German-Roman monarch

Madeleine de Choiseul (Ipa:Madˈəlˈɛn də ʃwaˈzoel) (1500–1578), was a German-Roman vassal as Princess Abbess of the Imperial Remiremont Abbey in France. She was abbess twice, in 1520 and in 1544. She took over upon the death of Alix de Choiseul's death in 1520, who had fulfilled the role from 1507 to 1520. Upon her appointment, it is said that she was not revered by her other Ladies.

== Appointment to Abbey ==
After Madeleine's tenure was over, she was succeeded by Princess-Abbess Nicole de Dommartin of Remiremont, although her position was not completed as her appointment was reviled by Marguerite de Neufchâtel. Because of this, Nicole was soon replaced by Marguerite de Haraucourt, but this was also not to be. Under the German-Roman Princess-Abbess Marguerite III de Neufchâtel of Remiremont, Madeleine was quickly appointed as coadjutrix. She would only hold this appointment for a few months before being replaced with Madame de Haraucourt.

There are two different timelines for the Princess Abbess. One Madeleine died on January 15, 1578, in Paris at the age of 77 and was buried in Paris. The other, more probably, Madeline died in 1549 after having served as the Princess Abbess for 2 years.

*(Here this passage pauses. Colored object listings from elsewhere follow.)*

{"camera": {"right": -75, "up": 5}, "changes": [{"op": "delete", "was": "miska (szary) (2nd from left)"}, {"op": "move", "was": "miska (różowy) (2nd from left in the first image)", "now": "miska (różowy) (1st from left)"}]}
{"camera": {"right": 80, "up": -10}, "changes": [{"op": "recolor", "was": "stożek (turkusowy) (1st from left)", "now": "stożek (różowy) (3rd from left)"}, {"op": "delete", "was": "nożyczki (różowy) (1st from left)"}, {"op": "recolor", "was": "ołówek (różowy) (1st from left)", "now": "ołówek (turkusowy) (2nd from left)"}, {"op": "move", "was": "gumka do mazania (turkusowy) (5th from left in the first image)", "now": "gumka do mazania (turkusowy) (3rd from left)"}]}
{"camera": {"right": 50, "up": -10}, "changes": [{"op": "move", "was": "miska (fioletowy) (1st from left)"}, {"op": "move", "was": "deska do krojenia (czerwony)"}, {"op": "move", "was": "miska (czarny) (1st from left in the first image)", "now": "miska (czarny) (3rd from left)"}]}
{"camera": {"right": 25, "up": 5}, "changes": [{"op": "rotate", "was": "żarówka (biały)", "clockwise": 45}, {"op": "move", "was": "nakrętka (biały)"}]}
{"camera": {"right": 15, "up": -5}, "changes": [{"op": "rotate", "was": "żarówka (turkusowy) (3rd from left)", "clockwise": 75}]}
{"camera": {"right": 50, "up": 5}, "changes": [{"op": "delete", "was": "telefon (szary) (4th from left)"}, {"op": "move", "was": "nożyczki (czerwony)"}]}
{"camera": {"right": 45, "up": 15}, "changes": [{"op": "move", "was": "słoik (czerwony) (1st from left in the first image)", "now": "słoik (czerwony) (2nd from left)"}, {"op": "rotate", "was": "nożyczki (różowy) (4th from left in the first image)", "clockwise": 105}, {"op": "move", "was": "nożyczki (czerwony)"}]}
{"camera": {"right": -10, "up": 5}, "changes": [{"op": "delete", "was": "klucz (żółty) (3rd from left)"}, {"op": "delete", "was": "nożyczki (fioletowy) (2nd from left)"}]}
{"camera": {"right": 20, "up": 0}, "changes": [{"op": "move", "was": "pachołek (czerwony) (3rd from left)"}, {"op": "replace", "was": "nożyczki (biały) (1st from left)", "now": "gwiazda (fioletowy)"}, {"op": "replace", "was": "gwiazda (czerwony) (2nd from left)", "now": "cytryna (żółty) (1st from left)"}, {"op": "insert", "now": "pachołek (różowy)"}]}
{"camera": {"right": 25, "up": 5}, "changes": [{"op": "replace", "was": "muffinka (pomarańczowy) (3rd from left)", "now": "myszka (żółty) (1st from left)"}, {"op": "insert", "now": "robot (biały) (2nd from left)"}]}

This is also contested, as she is recorded as having her second appointment in 1544.

== Date discrepancies ==
Some sources purport that she was born in the 16th century around the beginning of the century, while others state that she was born in the century following in 1600. The ruling consensus was that she was a Monarch and Princess Abbess in the 16th century. Her appointment to Princess Abbess is also contested and there are differences in the dates that are recorded.